Legal Terms in Real Estate -Terminologies & Words(D3)
D3. Value of the Property
142. Fair Market Value (FMV)
Fair market value is the reasonable selling price of the property in an open and competitive market, where the seller and buyer have a good amount of knowledge about it. This is the price that a buyer would likely pay for the property and the seller would make the trade without any pressure.
143. Appreciation
The increase in the value of a property over a period of time depending on various factors like market demand and supply, location improvements, area development, or interest rates. Currently the average annual property appreciation rate in India in 6%, which differs significantly from city to city.
144. Depreciation
The annual decrease in the value of a property over time because of wear and tear, age, or adverse changes in the neighbourhood or local economy. According to the Income Tax Act, depreciation rate for residentials buildings is set at 5% whereas commercial buildings are applicable for a depreciation of 10%.
145. Real Estate Appraisal
Real Estate Appraisal, also known as property valuation, is the process of estimating the true market value or price of a property, often conducted by a professional certified appraiser in an unbiased manner.
146. Assessed Value
The valuation placed on a property by a public tax assessor based on which the appropriate taxes are levied on it. It is usually an estimated value of the property after considering the overall condition of the property, location, square footage, amenities or features, etc., in comparison to similar properties.
147. Capitalization Rate (Cap Rate)
Capitalization rate (Cap rate) is a real estate valuation standard that compares different real estate investments and roughly determines the potential return on an investment. [Cap Rate = Net Operating Income ÷ Current Market Value]
148. Capital Gain
Capital Gain is the profit made from selling an asset (like real estate property) for more than what you originally paid.
149. Capital Loss
Capital Loss is the loss incurred when an asset (like real estate property) is sold for less than its purchase price.
150. Economic Obsolescence
Economic Obsolescence is the decrease in property value due to external factors like changes in the economy, increase crime rates in the area, or new zoning regulations, etc.
151. Liquidity
Real Estate Liquidity is used to describe how quickly an asset, like real estate, can be converted into cash or sold without affecting its market price.

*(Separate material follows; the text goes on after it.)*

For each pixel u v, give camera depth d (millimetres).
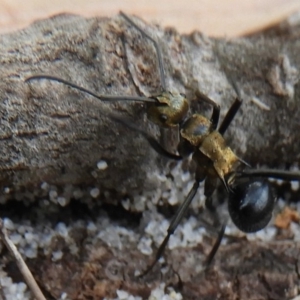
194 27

152. Net Operating Income (NOI)
Net Operating Income (NOI) is used to calculate the profitability of a particular investment, excluding mortgage payments. [NOI = Revenue generated by the property – Operating Expenses]
153. Replacement Cost
Replacement Cost is the cost to be paid to replace an existing property or asset with a similar asset of similar quality and functionality, at the current market price.
154. Title Insurance
Title Insurance is an insurance policy that protects home buyers against any loss caused due to defects in the title to a property.